Output the text lines from every row verbatim, omitting the pictures.

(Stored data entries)
_ _ _ _
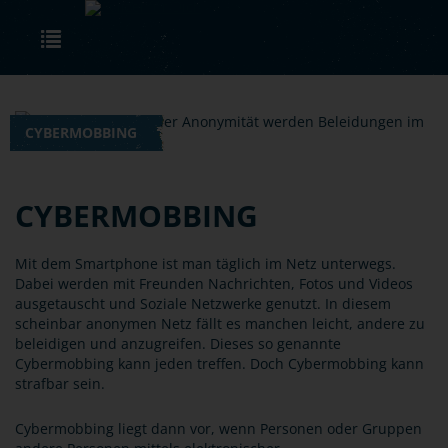
Skip to main content
Toggle navigation
CYBERMOBBING
CYBERMOBBING
Mit dem Smartphone ist man täglich im Netz unterwegs.
Dabei werden mit Freunden Nachrichten, Fotos und Videos
ausgetauscht und Soziale Netzwerke genutzt. In diesem
scheinbar anonymen Netz fällt es manchen leicht, andere zu
beleidigen und anzugreifen. Dieses so genannte
Cybermobbing kann jeden treffen. Doch Cybermobbing kann
strafbar sein.
Cybermobbing liegt dann vor, wenn Personen oder Gruppen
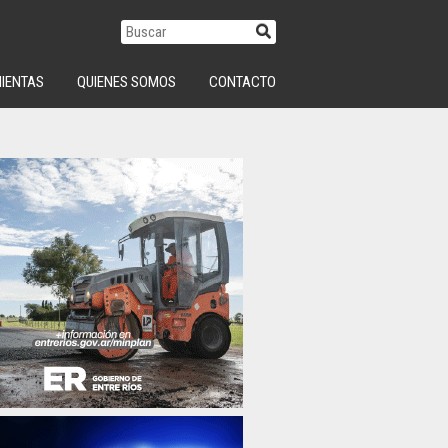
IENTAS
QUIENES SOMOS
CONTACTO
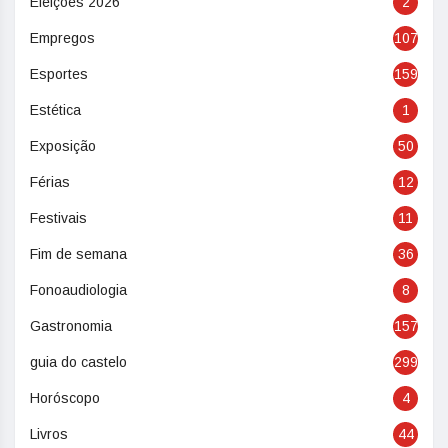
Eleições 2026
2
Empregos
107
Esportes
159
Estética
1
Exposição
50
Férias
12
Festivais
11
Fim de semana
36
Fonoaudiologia
8
Gastronomia
157
guia do castelo
299
Horóscopo
4
Livros
44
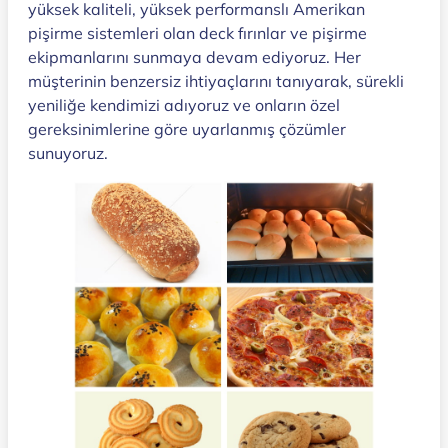
yüksek kaliteli, yüksek performanslı Amerikan
pişirme sistemleri olan deck fırınlar ve pişirme
ekipmanlarını sunmaya devam ediyoruz. Her
müşterinin benzersiz ihtiyaçlarını tanıyarak, sürekli
yeniliğe kendimizi adıyoruz ve onların özel
gereksinimlerine göre uyarlanmış çözümler
sunuyoruz.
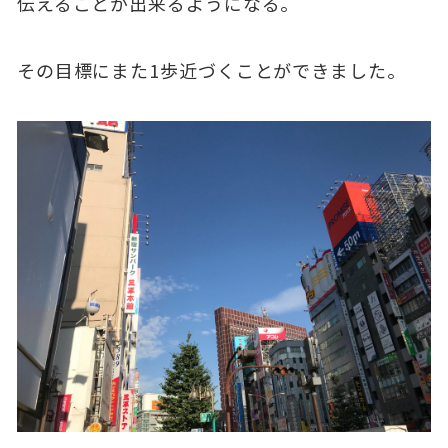
伝えることが出来るようになる。
その目標にまた1歩近づくことができました。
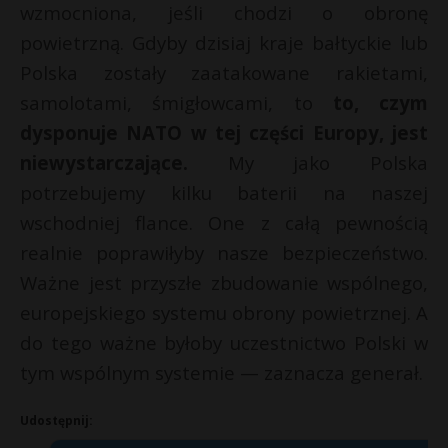
wzmocniona, jeśli chodzi o obronę
powietrzną. Gdyby dzisiaj kraje bałtyckie lub
Polska zostały zaatakowane rakietami,
samolotami, śmigłowcami, to
to, czym
dysponuje NATO w tej części Europy, jest
niewystarczające.
My jako Polska
potrzebujemy kilku baterii na naszej
wschodniej flance. One z całą pewnością
realnie poprawiłyby nasze bezpieczeństwo.
Ważne jest przyszłe zbudowanie wspólnego,
europejskiego systemu obrony powietrznej. A
do tego ważne byłoby uczestnictwo Polski w
tym wspólnym systemie — zaznacza generał.
Udostępnij:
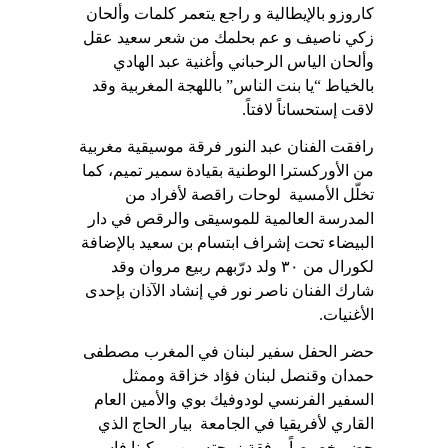
كاروزو بالإيطالية و راجع يتعمر كلمات وألحان
زكي ناصيف و عم بحلمك من شعر سعيد عقل
وألحان الياس الرحباني وأغنية عبد الهادي
بالخياط “يا بنت الناس” باللهجة المغربية وقد
لاقت إستحساناً لافتاً
.
رافقت الفنان عبد النور فرقة موسيقية مغربية
من الأوركسترا الوطنية بقيادة سمير تميم، كما
تخلّل الأمسية
لوحات راقصة لأفراد من
المدرسة العالمية للموسيقى والرقص في دار
البيضاء تحت إشراف ابتسام بن سعيد بالإضافة
لكورال من
۳۰
ولد درّبهم ربيع مروان وقد
شارك الفنان ناصر نور في إنشاد الآذان بإحدى
الأغنيات
.
حضر الحفل سفير لبنان في المغرب مصطفى
حمدان وقنصل لبنان فؤاد خزاقة وممثل
السفير الفرنسي لودوفيك بوي والأمين العام
القاري لأفريقيا في الجامعة
بيار الحاج الذي
حضر خصيصاً برفقة زوجته من بوركينا فاسو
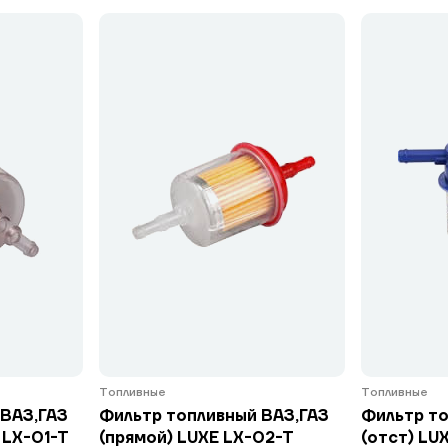
Топливные
Топливные
 ВАЗ,ГАЗ
Фильтр топливный ВАЗ,ГАЗ
Фильтр то
 LX-01-T
(прямой) LUXE LX-02-T
(отст) LU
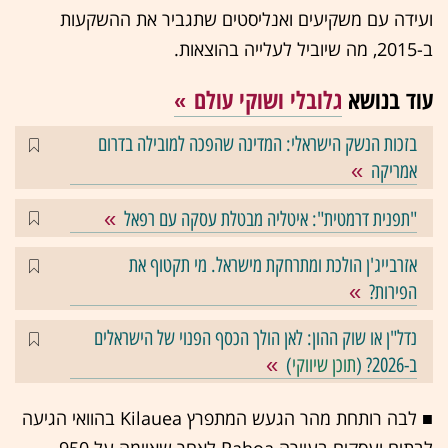
ועידה עם משקיעים ואנליסטים שתגביר את ההשקעות
ב-2015, מה שיוביל לעלייה בהוצאות.
עוד בנושא
גלובלי ושוקי עולם
בזכות הנשק הישראלי: המדינה שהפכה למובילה בדרום
אמריקה
"תפנית דרמטית": איטליה מבטלת עסקה עם רפאל
אזרבייג'ן הולכת ומתרחקת מישראל. מי תקטוף את
הפירות?
נדל"ן או שוק ההון: לאן הולך הכסף הפנוי של הישראלים
ב-2026? (
תוכן שיווקי
)
■ לבה רותחת מהר הגעש המתפרץ Kilauea בהוואי הגיעה
לבתים ועסקים בעיירה Pahoa לאחר שאיימה על 950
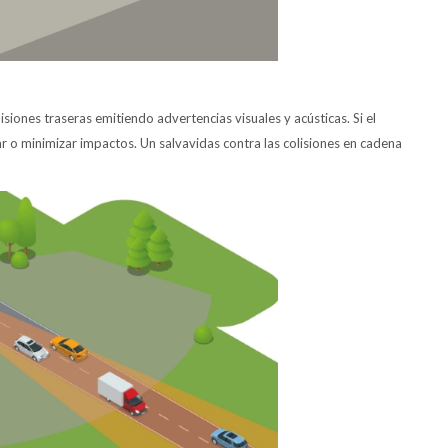
siones traseras emitiendo advertencias visuales y acústicas. Si el
r o minimizar impactos. Un salvavidas contra las colisiones en cadena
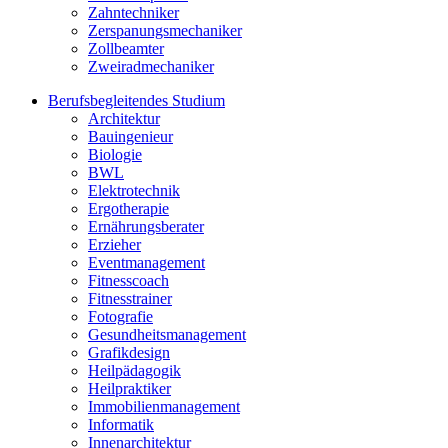
Zahntechniker
Zerspanungsmechaniker
Zollbeamter
Zweiradmechaniker
Berufsbegleitendes Studium
Architektur
Bauingenieur
Biologie
BWL
Elektrotechnik
Ergotherapie
Ernährungsberater
Erzieher
Eventmanagement
Fitnesscoach
Fitnesstrainer
Fotografie
Gesundheitsmanagement
Grafikdesign
Heilpädagogik
Heilpraktiker
Immobilienmanagement
Informatik
Innenarchitektur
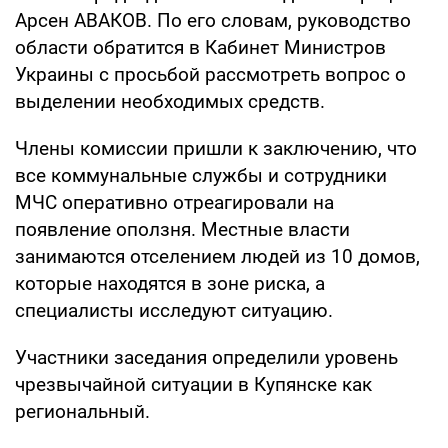
Арсен АВАКОВ. По его словам, руководство
области обратится в Кабинет Министров
Украины с просьбой рассмотреть вопрос о
выделении необходимых средств.
Члены комиссии пришли к заключению, что
все коммунальные службы и сотрудники
МЧС оперативно отреагировали на
появление оползня. Местные власти
занимаются отселением людей из 10 домов,
которые находятся в зоне риска, а
специалисты исследуют ситуацию.
Участники заседания определили уровень
чрезвычайной ситуации в Купянске как
региональный.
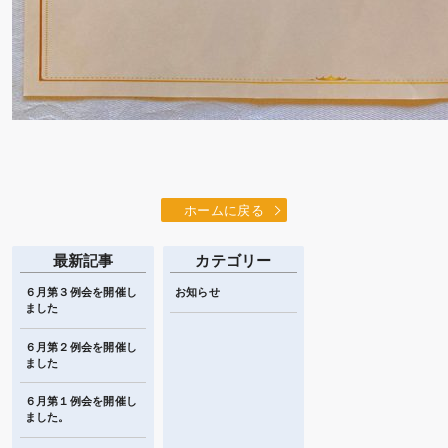
ホームに戻る
最新記事
カテゴリー
６月第３例会を開催し
お知らせ
ました
６月第２例会を開催し
ました
６月第１例会を開催し
ました。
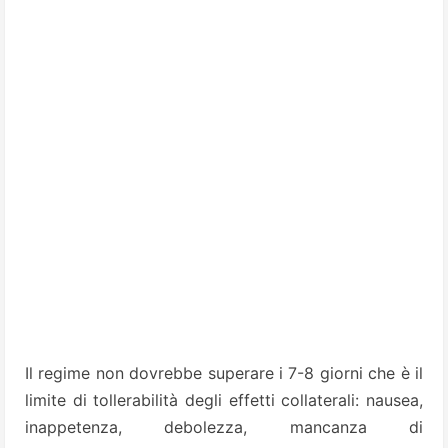
Il regime non dovrebbe superare i 7-8 giorni che è il
limite di tollerabilità degli effetti collaterali: nausea,
inappetenza, debolezza, mancanza di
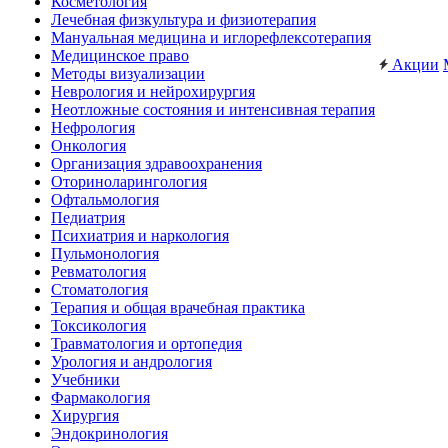
Косметология
Лечебная физкультура и физиотерапия
Мануальная медицина и иглорефлексотерапия
Медицинское право
Акции
Методы визуализации
Неврология и нейрохирургия
Неотложные состояния и интенсивная терапия
Нефрология
Онкология
Организация здравоохранения
Оториноларингология
Офтальмология
Педиатрия
Психиатрия и наркология
Пульмонология
Ревматология
Стоматология
Терапия и общая врачебная практика
Токсикология
Травматология и ортопедия
Урология и андрология
Учебники
Фармакология
Хирургия
Эндокринология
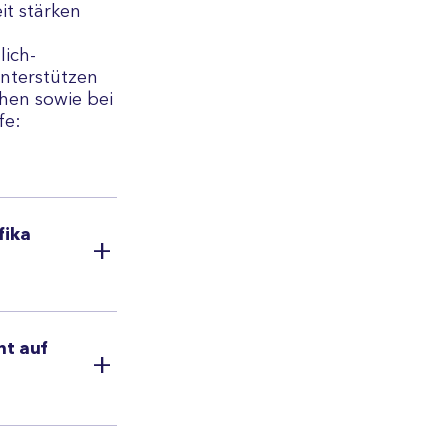
it stär­ken
lich-
ter­stüt­zen
ehen sowie bei
fe:
fika
t auf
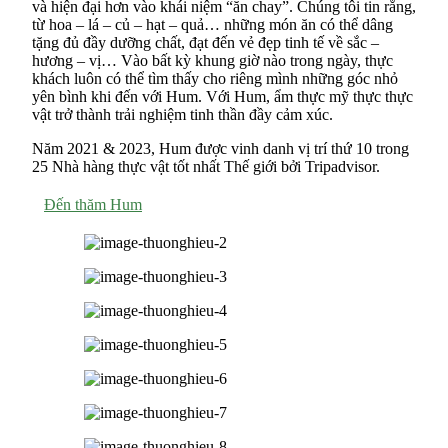
và hiện đại hơn vào khái niệm “ăn chay”. Chúng tôi tin rằng,
từ hoa – lá – củ – hạt – quả… những món ăn có thể dâng
tặng đủ đầy dưỡng chất, đạt đến vẻ đẹp tinh tế về sắc –
hương – vị… Vào bất kỳ khung giờ nào trong ngày, thực
khách luôn có thể tìm thấy cho riêng mình những góc nhỏ
yên bình khi đến với Hum. Với Hum, ẩm thực mỹ thực thực
vật trở thành trải nghiệm tinh thần đầy cảm xúc.
Năm 2021 & 2023, Hum được vinh danh vị trí thứ 10 trong
25 Nhà hàng thực vật tốt nhất Thế giới bởi Tripadvisor.
Đến thăm Hum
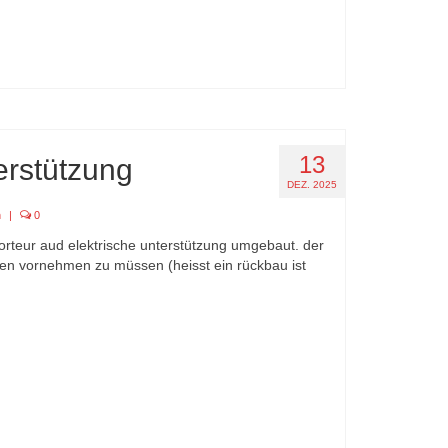
13
terstützung
DEZ. 2025
n
|
0
t porteur aud elektrische unterstützung umgebaut. der
en vornehmen zu müssen (heisst ein rückbau ist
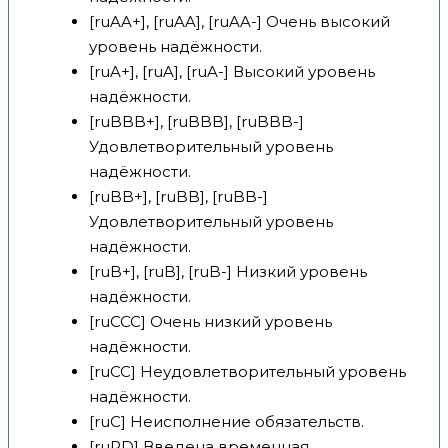
[ruAA+], [ruAA], [ruAA-] Очень высокий
уровень надёжности.
[ruA+], [ruA], [ruA-] Высокий уровень
надёжности.
[ruBBB+], [ruBBB], [ruBBB-]
Удовлетворительный уровень
надёжности.
[ruBB+], [ruBB], [ruBB-]
Удовлетворительный уровень
надёжности.
[ruB+], [ruB], [ruB-] Низкий уровень
надёжности.
[ruCCC] Очень низкий уровень
надёжности.
[ruCC] Неудовлетворительный уровень
надёжности.
[ruC] Неисполнение обязательств.
[ruRD] Введена временная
_ _ _ _
_Solution to this exercise_
Skip to main content
Toggle navigation
CYBERMOBBING
CYBERMOBBING
Mit dem Smartphone ist man täglich im Netz unterwegs.
Dabei werden mit Freunden Nachrichten, Fotos und Videos
ausgetauscht und Soziale Netzwerke genutzt. In diesem
scheinbar anonymen Netz fällt es manchen leicht, andere zu
beleidigen und anzugreifen. Dieses so genannte
Cybermobbing kann jeden treffen. Doch Cybermobbing kann
strafbar sein.
Cybermobbing liegt dann vor, wenn Personen oder Gruppen
IENTAS
QUIENES SOMOS
CONTACTO
Eleições 2026
2
Empregos
107
Esportes
159
Estética
1
Exposição
50
Férias
12
Festivais
11
Fim de semana
36
Fonoaudiologia
8
Gastronomia
157
guia do castelo
299
Horóscopo
4
Livros
44
yüksek kaliteli, yüksek performanslı Amerikan
pişirme sistemleri olan deck fırınlar ve pişirme
ekipmanlarını sunmaya devam ediyoruz. Her
müşterinin benzersiz ihtiyaçlarını tanıyarak, sürekli
yeniliğe kendimizi adıyoruz ve onların özel
gereksinimlerine göre uyarlanmış çözümler
sunuyoruz.
伝えることが出来るようになる。
その目標にまた1歩近づくことができました。
wzmocniona, jeśli chodzi o obronę
powietrzną. Gdyby dzisiaj kraje bałtyckie lub
Polska zostały zaatakowane rakietami,
samolotami, śmigłowcami, to
to, czym
dysponuje NATO w tej części Europy, jest
niewystarczające.
My jako Polska
potrzebujemy kilku baterii na naszej
wschodniej flance. One z całą pewnością
realnie poprawiłyby nasze bezpieczeństwo.
Ważne jest przyszłe zbudowanie wspólnego,
europejskiego systemu obrony powietrznej. A
do tego ważne byłoby uczestnictwo Polski w
tym wspólnym systemie — zaznacza generał.
Udostępnij:
كاروزو بالإيطالية و راجع يتعمر كلمات وألحان
زكي ناصيف و عم بحلمك من شعر سعيد عقل
وألحان الياس الرحباني وأغنية عبد الهادي
بالخياط “يا بنت الناس” باللهجة المغربية وقد
لاقت إستحساناً لافتاً
.
رافقت الفنان عبد النور فرقة موسيقية مغربية
من الأوركسترا الوطنية بقيادة سمير تميم، كما
تخلّل الأمسية
لوحات راقصة لأفراد من
المدرسة العالمية للموسيقى والرقص في دار
البيضاء تحت إشراف ابتسام بن سعيد بالإضافة
لكورال من
۳۰
ولد درّبهم ربيع مروان وقد
شارك الفنان ناصر نور في إنشاد الآذان بإحدى
الأغنيات
.
حضر الحفل سفير لبنان في المغرب مصطفى
حمدان وقنصل لبنان فؤاد خزاقة وممثل
السفير الفرنسي لودوفيك بوي والأمين العام
القاري لأفريقيا في الجامعة
بيار الحاج الذي
حضر خصيصاً برفقة زوجته من بوركينا فاسو
Топливные
Топливные
 ВАЗ,ГАЗ
Фильтр топливный ВАЗ,ГАЗ
Фильтр то
 LX-01-T
(прямой) LUXE LX-02-T
(отст) LU
ועידה עם משקיעים ואנליסטים שתגביר את ההשקעות
ב-2015, מה שיוביל לעלייה בהוצאות.
עוד בנושא
גלובלי ושוקי עולם
בזכות הנשק הישראלי: המדינה שהפכה למובילה בדרום
אמריקה
"תפנית דרמטית": איטליה מבטלת עסקה עם רפאל
אזרבייג'ן הולכת ומתרחקת מישראל. מי תקטוף את
הפירות?
נדל"ן או שוק ההון: לאן הולך הכסף הפנוי של הישראלים
ב-2026? (
תוכן שיווקי
)
■ לבה רותחת מהר הגעש המתפרץ Kilauea בהוואי הגיעה
לבתים ועסקים בעיירה Pahoa לאחר שאיימה על 950
siones traseras emitiendo advertencias visuales y acústicas. Si el
r o minimizar impactos. Un salvavidas contra las colisiones en cadena
Zahntechniker
Zerspanungsmechaniker
Zollbeamter
Zweiradmechaniker
Berufsbegleitendes Studium
Architektur
Bauingenieur
Biologie
BWL
Elektrotechnik
Ergotherapie
Ernährungsberater
Erzieher
Eventmanagement
Fitnesscoach
Fitnesstrainer
Fotografie
Gesundheitsmanagement
Grafikdesign
Heilpädagogik
Heilpraktiker
Immobilienmanagement
Informatik
Innenarchitektur
Арсен АВАКОВ. По его словам, руководство
области обратится в Кабинет Министров
Украины с просьбой рассмотреть вопрос о
выделении необходимых средств.
Члены комиссии пришли к заключению, что
все коммунальные службы и сотрудники
МЧС оперативно отреагировали на
появление оползня. Местные власти
занимаются отселением людей из 10 домов,
которые находятся в зоне риска, а
специалисты исследуют ситуацию.
Участники заседания определили уровень
чрезвычайной ситуации в Купянске как
региональный.
ホームに戻る
最新記事
カテゴリー
６月第３例会を開催し
お知らせ
ました
６月第２例会を開催し
ました
６月第１例会を開催し
ました。
Il regime non dovrebbe superare i 7-8 giorni che è il
limite di tollerabilità degli effetti collaterali: nausea,
inappetenza, debolezza, mancanza di
Косметология
Лечебная физкультура и физиотерапия
Мануальная медицина и иглорефлексотерапия
Медицинское право
Акции
Методы визуализации
Неврология и нейрохирургия
Неотложные состояния и интенсивная терапия
Нефрология
Онкология
Организация здравоохранения
Оториноларингология
Офтальмология
Педиатрия
Психиатрия и наркология
Пульмонология
Ревматология
Стоматология
Терапия и общая врачебная практика
Токсикология
Травматология и ортопедия
Урология и андрология
Учебники
Фармакология
Хирургия
Эндокринология
it stär­ken
lich-
ter­stüt­zen
ehen sowie bei
fe:
fika
t auf
và hiện đại hơn vào khái niệm “ăn chay”. Chúng tôi tin rằng,
từ hoa – lá – củ – hạt – quả… những món ăn có thể dâng
tặng đủ đầy dưỡng chất, đạt đến vẻ đẹp tinh tế về sắc –
hương – vị… Vào bất kỳ khung giờ nào trong ngày, thực
khách luôn có thể tìm thấy cho riêng mình những góc nhỏ
yên bình khi đến với Hum. Với Hum, ẩm thực mỹ thực thực
vật trở thành trải nghiệm tinh thần đầy cảm xúc.
Năm 2021 & 2023, Hum được vinh danh vị trí thứ 10 trong
25 Nhà hàng thực vật tốt nhất Thế giới bởi Tripadvisor.
Đến thăm Hum
13
terstützung
DEZ. 2025
n
|
0
t porteur aud elektrische unterstützung umgebaut. der
en vornehmen zu müssen (heisst ein rückbau ist
[ruAA+], [ruAA], [ruAA-] Очень высокий
уровень надёжности.
[ruA+], [ruA], [ruA-] Высокий уровень
надёжности.
[ruBBB+], [ruBBB], [ruBBB-]
Удовлетворительный уровень
надёжности.
[ruBB+], [ruBB], [ruBB-]
Удовлетворительный уровень
надёжности.
[ruB+], [ruB], [ruB-] Низкий уровень
надёжности.
[ruCCC] Очень низкий уровень
надёжности.
[ruCC] Неудовлетворительный уровень
надёжности.
[ruC] Неисполнение обязательств.
[ruRD] Введена временная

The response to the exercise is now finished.